Mittwoch, Juli 27th, 2011 | Author:

Wenn ich eine Religion oder Ähnliches ausüben würde, dann wäre das wohl Zen-Buddhismus, aus den naheliegenden Gründen: Wenig dogmatische Regeln, wirksam gegen Stress und die egomanen Tendenzen unserer Gesellschaft, naturnahes Weltbild. In meiner schönen Stadt gibt es sogar einen Verein, in dem man Zen-Buddhismus lernen und praktizieren kann. Leider konnte ich mich noch nicht dazu durchringen, an einem Montag Abend dort hinüber zu gehen und mich 3 x 25 Minuten bewegungslos irgendwo hinzusetzen, dazwischen Tee zu trinken und im Kreis zu laufen. Das tut nämlich erstens weh (und ich spreche aus Erfahrung) und ist äußerst anstrengend, wenn auch fraglos von extraordinärer Wirksamkeit.

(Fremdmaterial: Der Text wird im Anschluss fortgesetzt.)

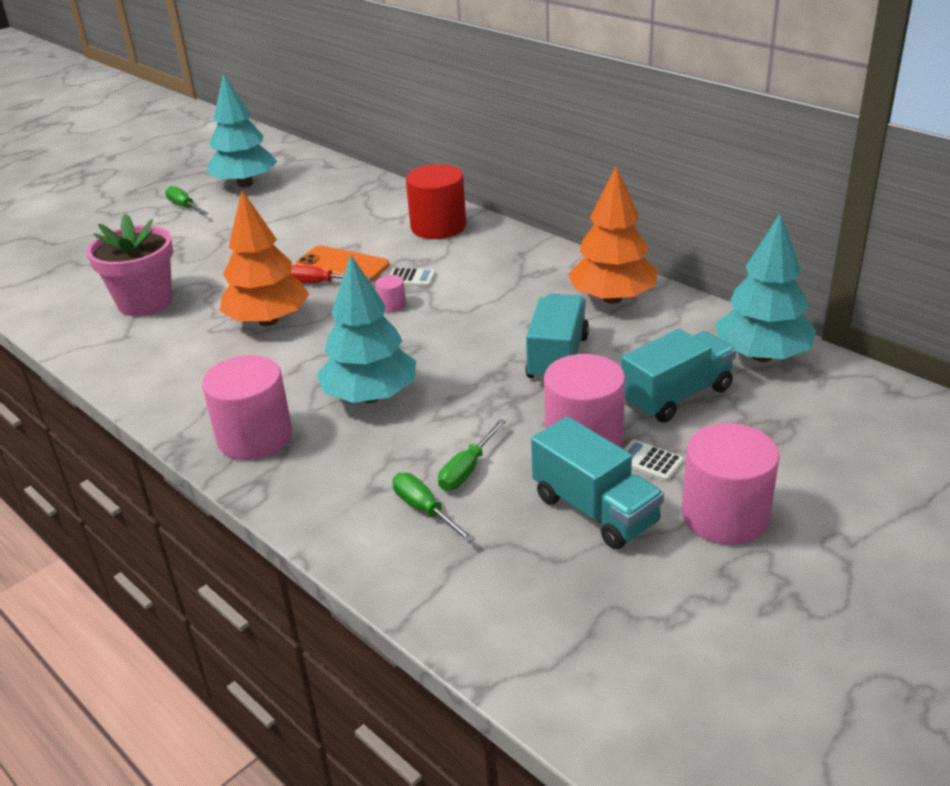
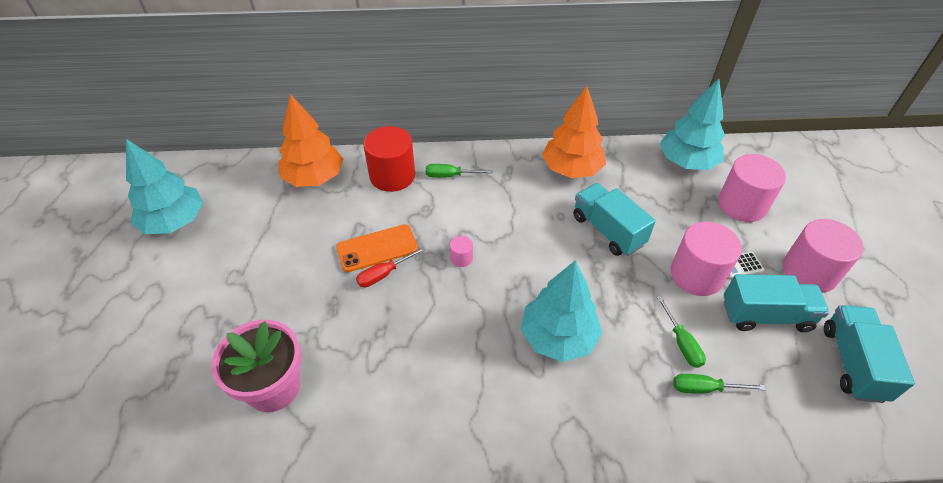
camera: 50 degrees left, 15 degrees up
green screwdriver [165,186,208,215] -> green screwdriver moved to [426,164,493,178]
pink cylinder [202,355,292,460] -> pink cylinder moved to [718,154,786,222]
orange tree [219,190,309,326] -> orange tree moved to [279,94,343,187]
white calculator [390,268,436,287] -> none
turquoise truck [621,329,736,423] -> turquoise truck moved to [824,305,915,403]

Dabei hilft nicht, dass der Verein quasi direkt vor meiner Haustür ist, weil ich jedes Mal, wenn ich daran vorbeigehe, daran erinnert werde dass ich es noch nicht geschafft habe mich mal zu dieser elementaren Erfahrung zu überwinden, obwohl ich es sicher mal nötig hätte. Gestern habe ich das erste Mal Menschen vor der Tür dort warten sehen. Zwei Männer mittleren Alters, mit Regenschirmen in der Hand, im lockeren Gespräch. Ich legte ein heiteres Lächeln auf, um zu beweisen, dass ich auch ohne montägliche Sitzrunden im Geiste dazu gehöre und ja, möglicherweise auch schon aus eigener Kraft den Zustand heiterer Ruhe erreicht habe. Um meine innere Gelassenheit und mein Einssein mit der Welt zu demonstrieren hob ich mein Gesicht sanft lächelnd gen Himmel in den Regen. In diesem Moment stürzte ein brombeergroßer Regentropfen aus Kilometerhöhe direkt in mein linkes Auge, das ich daraufhin panisch zusammenkniff, dabei mit einer ungelenk schleudernden Bewegung meines Oberkörpers den Schutz meines Gesichtes veranlassend, um dann mit drei irritierten Hüpfern um die Ecke zu verschwinden, während die Zen-Männer mir unter ihren Regenschirmen stehend verwirrt nachsahen.

Vielleicht bin ich noch nicht bereit für Zen.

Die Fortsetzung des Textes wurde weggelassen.